Orange County Supervisor Andrew Do sits on the county’s Mental Health Board, which is charged with evaluating how officials manage a large and complex mental health system that thousands of people count on.

But he doesn’t show up to many of the board’s meetings. In fact, he missed all but two of the 12 meetings in the year after he joined the panel last February.

Under the board’s bylaws, which require a board member’s removal if he or she misses four meetings in a calendar year, Do should have been kicked off a year ago. But if he and his supervisors colleagues pass a proposed rule change at their meeting Tuesday, the rules won’t apply to him.

Do is one of two county supervisors who have taken a high-profile commitment to fix problems with the county’s troubled mental health system.

Issues currently before the mental health board range from policy changes for restraining people against their will for mental health treatment to expanding hours for the county’s mental health referral hotline, which has received hundreds of calls that aren’t answered because it’s closed on weekends and after 6 p.m. on weekdays.

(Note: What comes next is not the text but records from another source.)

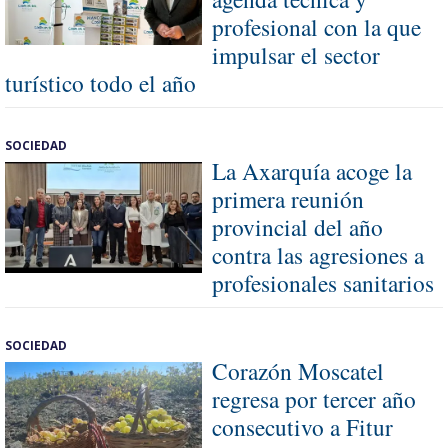
profesional con la que
impulsar el sector
turístico todo el año
SOCIEDAD
La Axarquía acoge la
primera reunión
provincial del año
contra las agresiones a
profesionales sanitarios
SOCIEDAD
Corazón Moscatel
regresa por tercer año
consecutivo a Fitur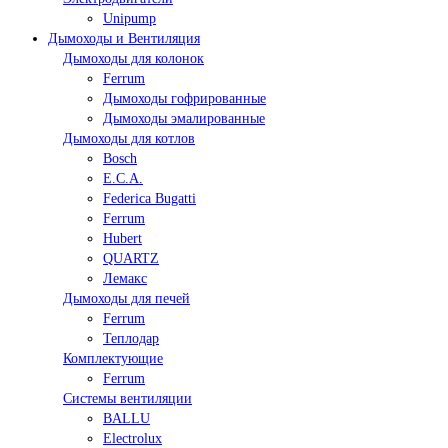
Unipump
Дымоходы и Вентиляция
Дымоходы для колонок
Ferrum
Дымоходы гофрированные
Дымоходы эмалированные
Дымоходы для котлов
Bosch
E.C.A.
Federica Bugatti
Ferrum
Hubert
QUARTZ
Лемакс
Дымоходы для печей
Ferrum
Теплодар
Комплектующие
Ferrum
Системы вентиляции
BALLU
Electrolux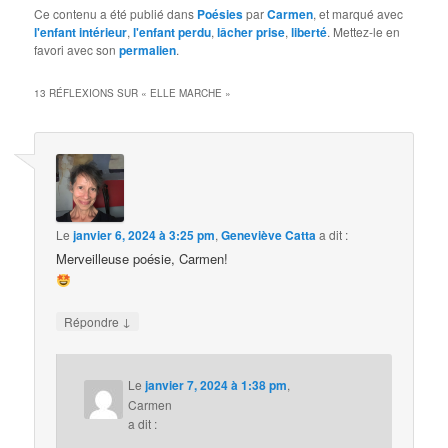
Ce contenu a été publié dans
Poésies
par
Carmen
, et marqué avec
l'enfant intérieur
,
l'enfant perdu
,
lâcher prise
,
liberté
. Mettez-le en
favori avec son
permalien
.
13 RÉFLEXIONS SUR «
ELLE MARCHE
»
Le
janvier 6, 2024 à 3:25 pm
,
Geneviève Catta
a dit :
Merveilleuse poésie, Carmen!
↓
Répondre
Le
janvier 7, 2024 à 1:38 pm
,
Carmen
a dit :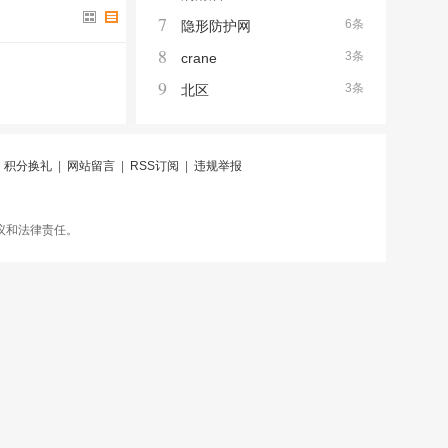
7
6条
隐形防护网
8
3条
crane
9
3条
北区
|
积分换礼
|
网站留言
|
RSS订阅
|
违规举报
议和法律责任。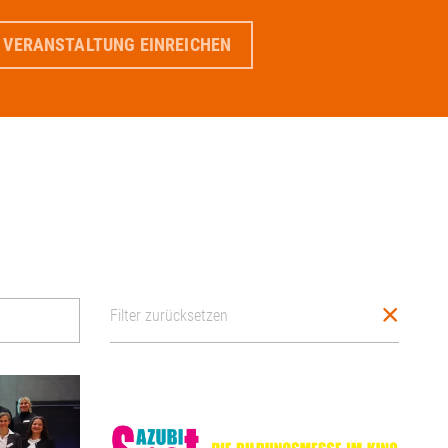
 VERANSTALTUNG EINREICHEN
Filter zurücksetzen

In an interview Monday, Do said his record on mental health speaks for itself, including his efforts to draw public attention to problems with the system; holding dozens of meetings with stakeholder groups; and helping to get a formal request released for two new psychiatric crisis centers.

As for the mental health board, which usually meets once a month for an hour-and-a-half, Do said he stays on top of the issues by sending a staff member, who takes notes and reports back to him.

“We sit on a lot of boards and it’s a lot of responsibilities,” Do said. “I feel like my time is better spent trying to understand the issues than attend the meetings.”

Under changes up for approval at the supervisors’ meeting, language would be inserted into the mental health board’s bylaws that exempts the absence rules from applying to “the Supervisor’s seat.”

Do said he supports the change, and wasn’t shy in his critique of the board.

“What Supervisor [Lisa] Bartlett and I are doing is exactly what that commission is supposed to do. And they haven’t done it,” he added, referring to the mental health ad-hoc committee of himself and Bartlett, which has mostly met in secret.

“We haven’t had a direction out of [the Mental Health Board],” Do said.